ABOUT THIS EXERCISE: Copy out every line of the data where the word "Mondot" is found.

RECORDS FOR THIS EXERCISE:
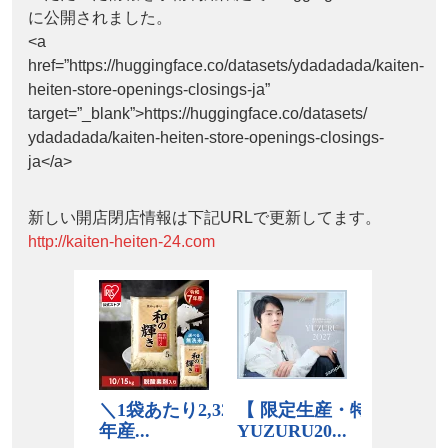
に公開されました。
<a
href=”https://huggingface.co/datasets/ydadadada/kaiten-
heiten-store-openings-closings-ja”
target=”_blank”>https://huggingface.co/datasets/
ydadadada/kaiten-heiten-store-openings-closings-
ja</a>
新しい開店閉店情報は下記URLで更新してます。
http://kaiten-heiten-24.com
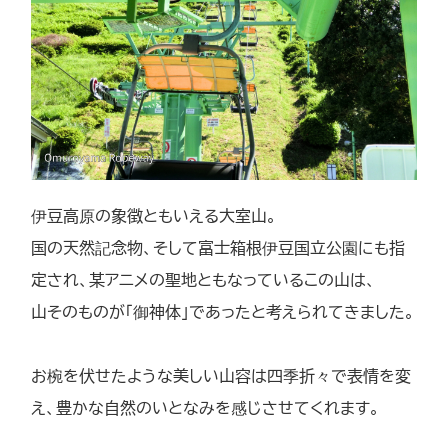
伊豆高原の象徴ともいえる大室山。
国の天然記念物、そして富士箱根伊豆国立公園にも指
定され、某アニメの聖地ともなっているこの山は、
山そのものが「御神体」であったと考えられてきました。
お椀を伏せたような美しい山容は四季折々で表情を変
え、豊かな自然のいとなみを感じさせてくれます。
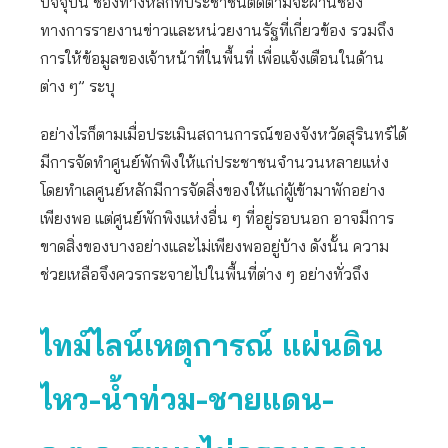
ปัจจุบัน ช่องทางหลักที่ประชาชนติดตามจะผ่านช่อง
ทางการรายงานข่าวและหน่วยงานรัฐที่เกี่ยวข้อง รวมถึง
การให้ข้อมูลของเจ้าหน้าที่ในพื้นที่ เพื่อแจ้งเตือนในด้าน
ต่าง ๆ” ระบุ
อย่างไรก็ตามเมื่อประเมินสถานการณ์ของจังหวัดสุรินทร์ได้
มีการจัดทำศูนย์พักพิงให้แก่ประชาชนจำนวนหลายแห่ง
โดยทำเลศูนย์หลักมีการจัดสิ่งของให้แก่ผู้เข้ามาพักอย่าง
เพียงพอ แต่ศูนย์พักพิงแห่งอื่น ๆ ที่อยู่รอบนอก อาจมีการ
ขาดสิ่งของบางอย่างและไม่เพียงพออยู่บ้าง ดังนั้น ความ
ช่วยเหลือจึงควรกระจายไปในพื้นที่ต่าง ๆ อย่างทั่วถึง
ไทม์ไลน์เหตุการณ์ แผ่นดิน
ไหว-น้ำท่วม-ชายแดน-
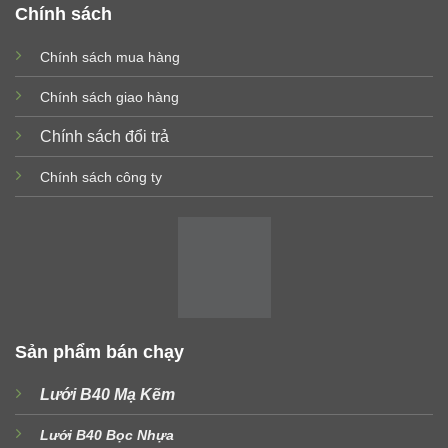
Chính sách
Chính sách mua hàng
Chính sách giao hàng
Chính sách đổi trả
Chính sách công ty
Sản phẩm bán chạy
Lưới B40 Mạ Kẽm
Lưới B40 Bọc Nhựa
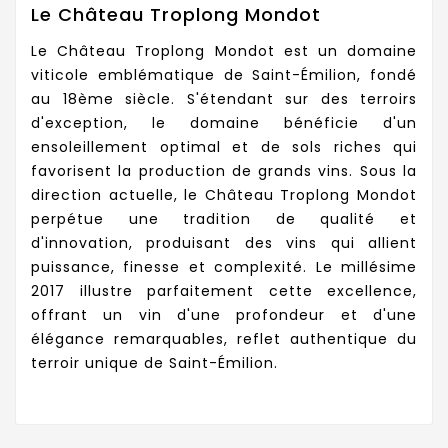
Le Château Troplong Mondot
Le Château Troplong Mondot est un domaine
viticole emblématique de Saint-Émilion, fondé
au 18ème siècle. S'étendant sur des terroirs
d'exception, le domaine bénéficie d'un
ensoleillement optimal et de sols riches qui
favorisent la production de grands vins. Sous la
direction actuelle, le Château Troplong Mondot
perpétue une tradition de qualité et
d'innovation, produisant des vins qui allient
puissance, finesse et complexité. Le millésime
2017 illustre parfaitement cette excellence,
offrant un vin d'une profondeur et d'une
élégance remarquables, reflet authentique du
terroir unique de Saint-Émilion.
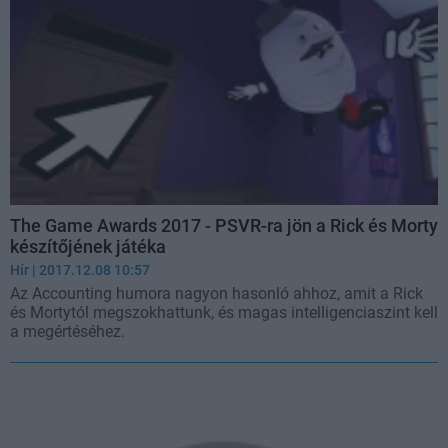
The Game Awards 2017 - PSVR-ra jön a Rick és Morty
készítőjének játéka
Hír
| 2017.12.08 10:57
Az Accounting humora nagyon hasonló ahhoz, amit a Rick
és Mortytól megszokhattunk, és magas intelligenciaszint kell
a megértéséhez.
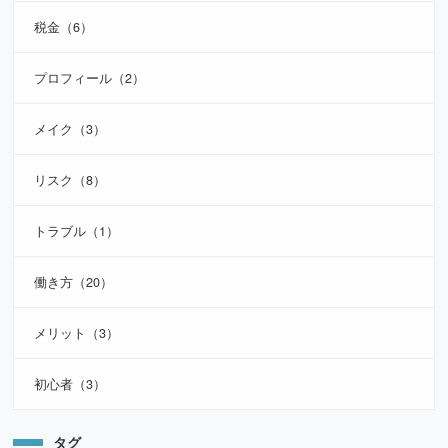
税金（6）
プロフィール（2）
メイク（3）
リスク（8）
トラブル（1）
働き方（20）
メリット（3）
初心者（3）
タグ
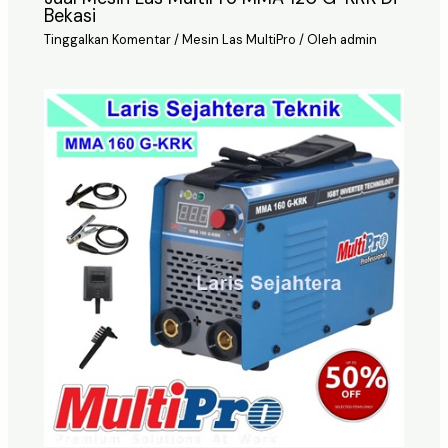
Bekasi
Tinggalkan Komentar
/
Mesin Las MultiPro
/ Oleh
admin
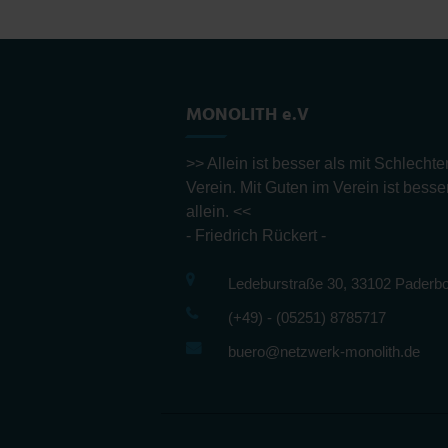
MONOLITH e.V
>> Allein ist besser als mit Schlecht
Verein. Mit Guten im Verein ist besse
allein. <<
- Friedrich Rückert -
Ledeburstraße 30, 33102 Paderb
(+49) - (05251) 8785717
buero@netzwerk-monolith.de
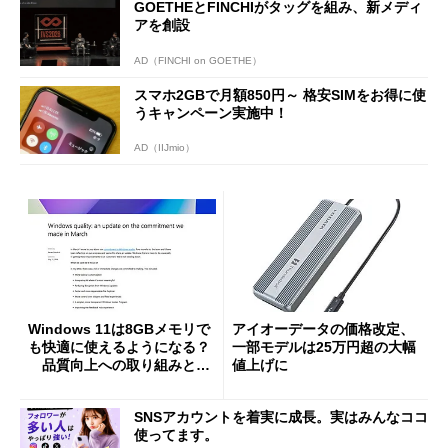
GOETHEとFINCHIがタッグを組み、新メディ
アを創設
AD（FINCHI on GOETHE）
スマホ2GBで月額850円～ 格安SIMをお得に使
うキャンペーン実施中！
AD（IIJmio）
Windows 11は8GBメモリで
アイオーデータの価格改定、
も快適に使えるようになる？
一部モデルは25万円超の大幅
品質向上への取り組みと
値上げに
「26H2」に向けた中間報告
SNSアカウントを着実に成長。実はみんなココ
使ってます。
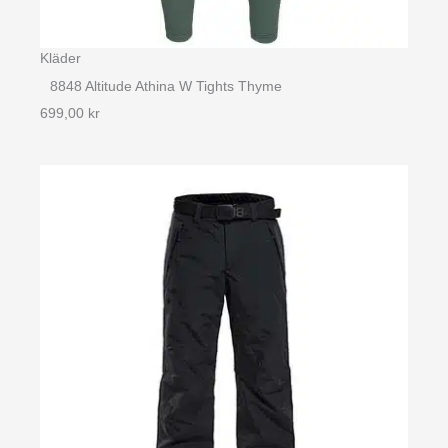
Kläder
8848 Altitude Athina W Tights Thyme
699,00
kr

ANSWER:
Le Château Troplong Mondot
Le Château Troplong Mondot est un domaine
direction actuelle, le Château Troplong Mondot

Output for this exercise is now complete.